◆ **Document excerpt**
[Dataloss] rant: Abandon Ship! Data Loss Ahoy!
Adam Shostack
adam at homeport.org
Thu Mar 20 21:56:05 UTC 2008
I am familiar with the concept of due dilligence. It generally
depends on a shared understanding of what levels of work are
considered normal, standard or expected in a field. I believe that in
computer security, (as another poster has pointed out) you can find
"experts" who'll support a great variety of arguments, making concepts
such as "normal and customary care" impossible and expensive to
attempt to pin down.
Adam
On Thu, Mar 20, 2008 at 05:30:08PM -0400, James Ritchie, CISA, QSA wrote:
| This is where documentation is key on what was done. Due diligence and due
| care are legal terms. from FindLaw legal dictionary:
|
| 1: such diligence as a reasonable person under the same circumstances would use
| : use of reasonable but not necessarily exhaustive efforts
| (called also reasonable diligence)
| Note: Due diligence is used most often in connection with the performance of a
| professional or fiduciary duty, or with regard to proceeding with a court
| action. Due care is used more often in connection with general tort actions.
| Adam Shostack wrote:
|
| On Thu, Mar 20, 2008 at 04:44:15PM -0400, James Ritchie, CISA, QSA wrote:
| | Being compliant does not mean being secure and being secure does not
| | mean being compliant. What most people forget with all the compliance
| | is that constant vigilance must be maintained. Does that mean daily,
| | weekly, monthly, quarterly, or annually that you have to verify that the
| | controls are working appropriately? What I think will be the outcome is
| | if appropriate due diligence and due care can be shown as fact, the
| | liability will be reduced or eliminated. They will compare the actions
| | taken and of similar size companies to see if what they had done was
| | appropriate. To make any company 100% secure, the cost of security would
| | be so prohibited, the company would be bankrupt. There has to be a
| | balance and reasonable effort shown.
|
| How do you "compare the actions of similar size companies?" That's a
| secret. What's a reasonable effort? That's a secret too. What
| happens? That's no longer a secret, thanks to mandatory breach
| disclosure.

◆ **Tasks to carry out**
a: Can you turn all the taxonomy rows below into a JSON list of strings, one string per line, with blank lines skipped and the pictures left out?
b: Would you continue the mailing-list post about due diligence and breach disclosure from the point where it stops?

◆ **Dataset content**
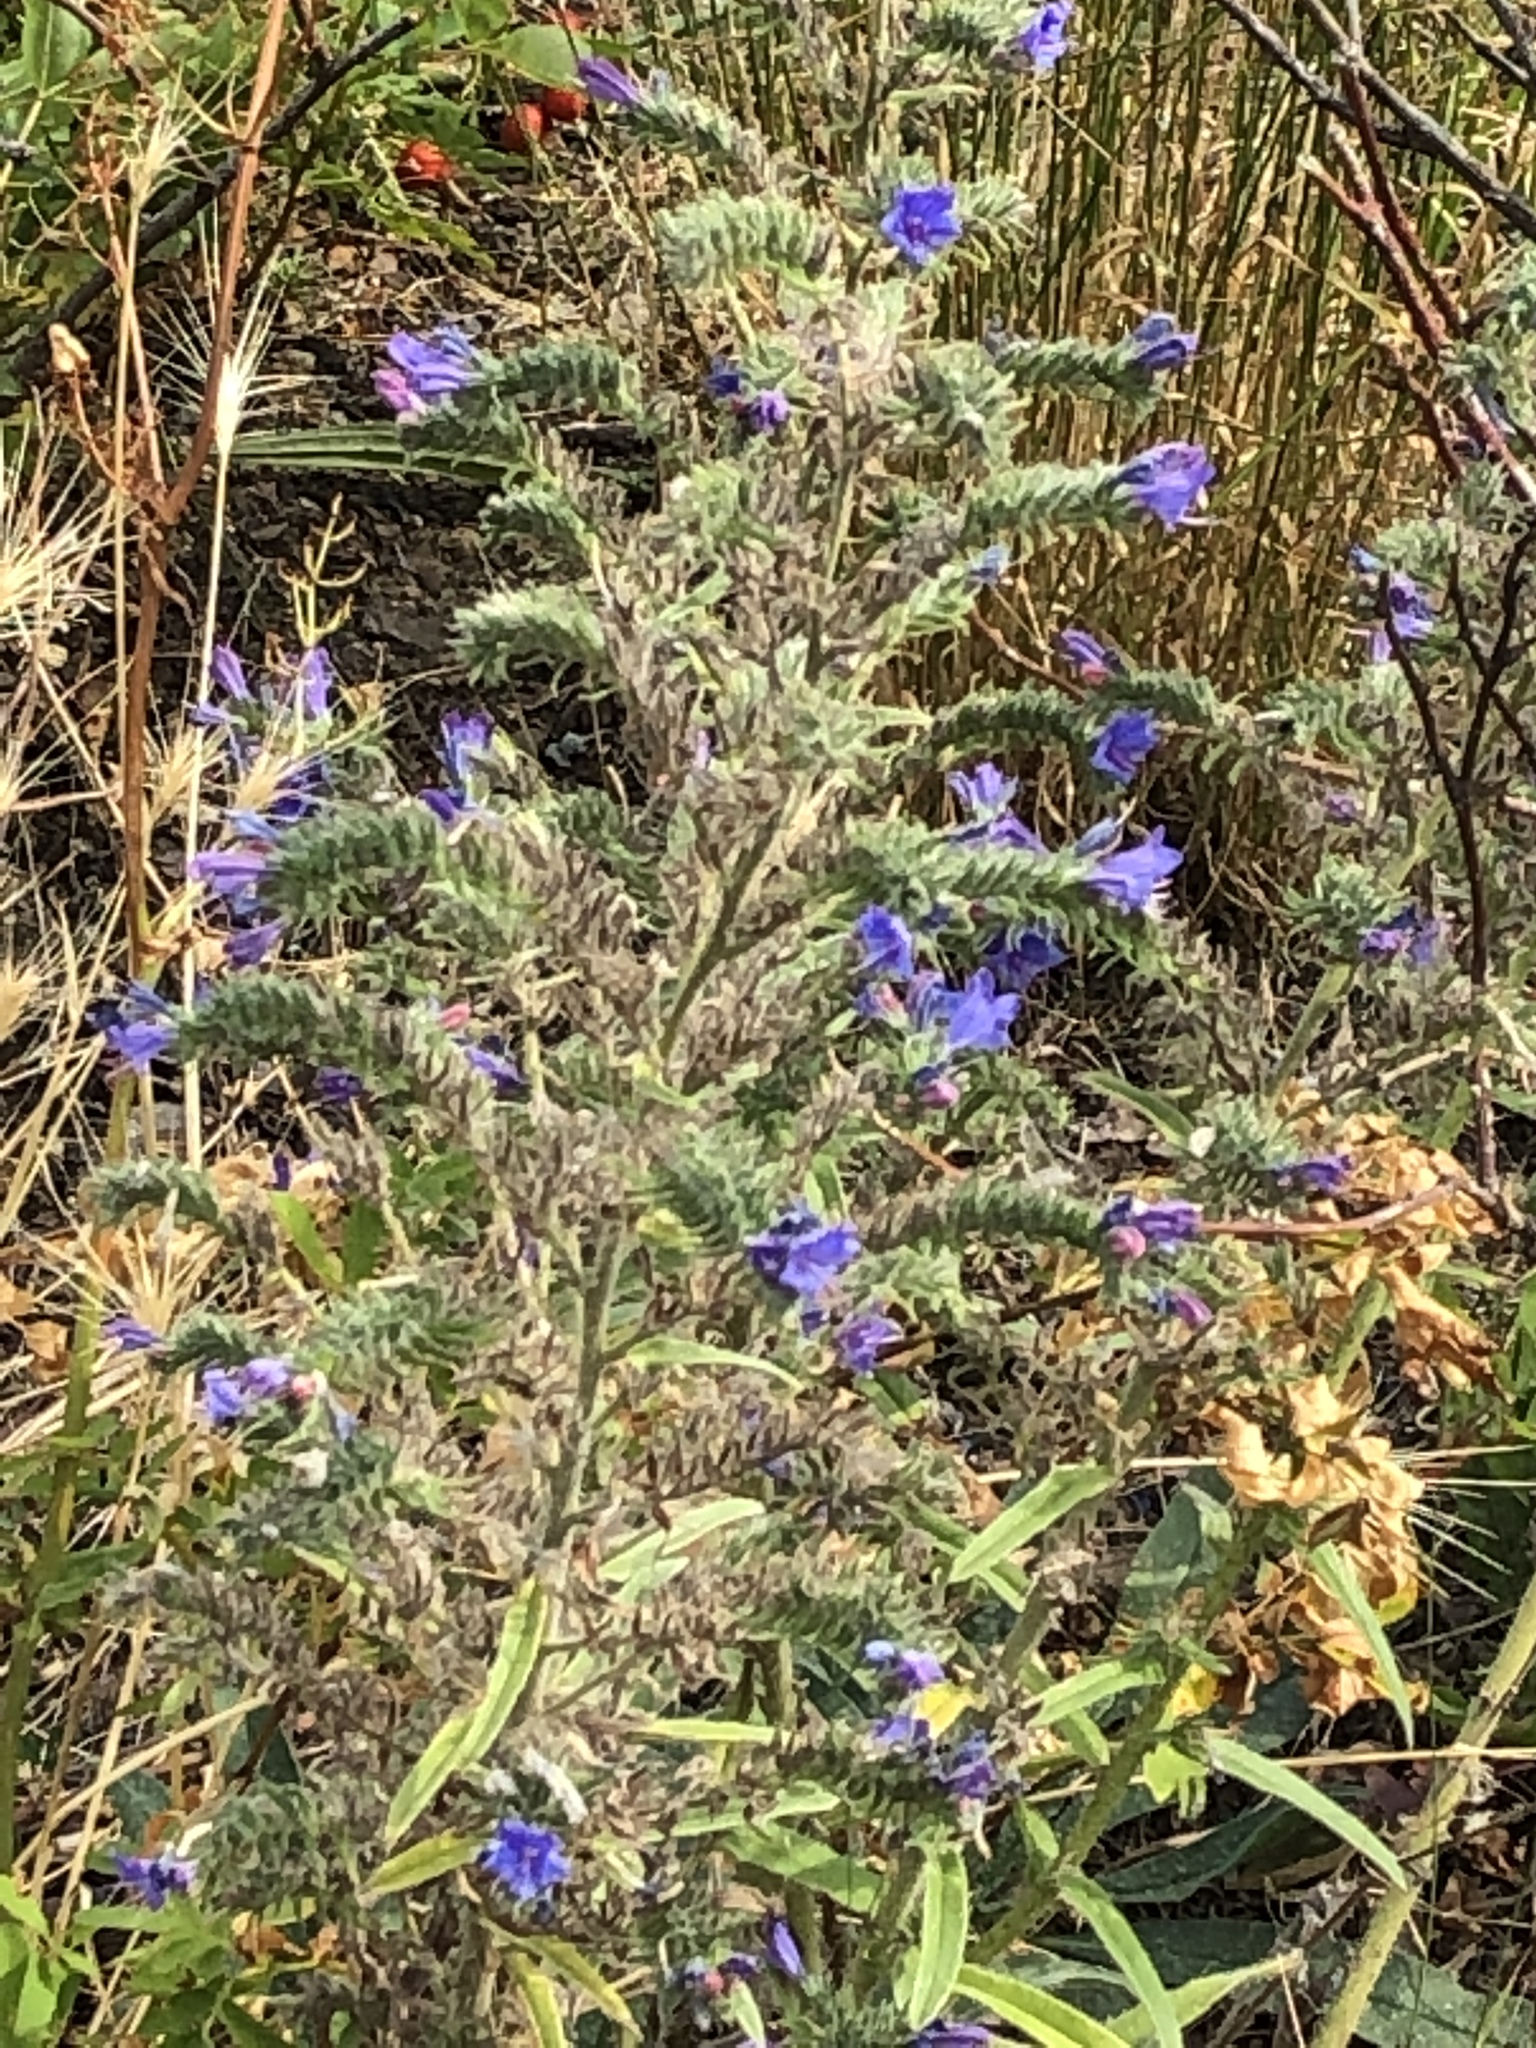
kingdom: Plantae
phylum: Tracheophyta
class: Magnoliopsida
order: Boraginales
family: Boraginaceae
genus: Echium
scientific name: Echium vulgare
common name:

◆ **Outputs in order**
a:
[
  "kingdom: Plantae",
  "phylum: Tracheophyta",
  "class: Magnoliopsida",
  "order: Boraginales",
  "family: Boraginaceae",
  "genus: Echium",
  "scientific name: Echium vulgare",
  "common name:"
]

b:
|
| ADam
|
| | Adam Shostack wrote:
| | > On Thu, Mar 20, 2008 at 10:13:08AM -0500, Allan Friedman wrote:
| | > | > On the public policy issue, I agree. If you want companies to disclose
| | > | > the exact circumstances around a breach (exact technical details), there
| | > | > will have to be a shield that prevents plaintiffs attorney's from using
| | > | > the information in lawsuits.
| | > |
| | > | You highlight an interesting trade-off. It may be the case that more
| | > | disclosure would reduce incentives to prevent future breaches,
| | > | depending on how we understand the problem.
| | > |
| | > | A standard policy tool for enforcing maximum diligence is the threat
| | > | of lawsuits, massive ones that can wreck a corporation. If we follow
| | > | this liability argument (as advanced by Schneier and other scholars of
| | > | the economics of information security) then making concessions to
| | > | corporate defendants can impede the end goal of less data retention
| | > | and greater data protection.
| | > |
| | > | If we don't think we're ever going to get there, then more data about
| | > | breaches for the purposes of research is clearly the greater good.
| | > | This is a very interesting dynamic. I'll have to think about how to
| | > | model it...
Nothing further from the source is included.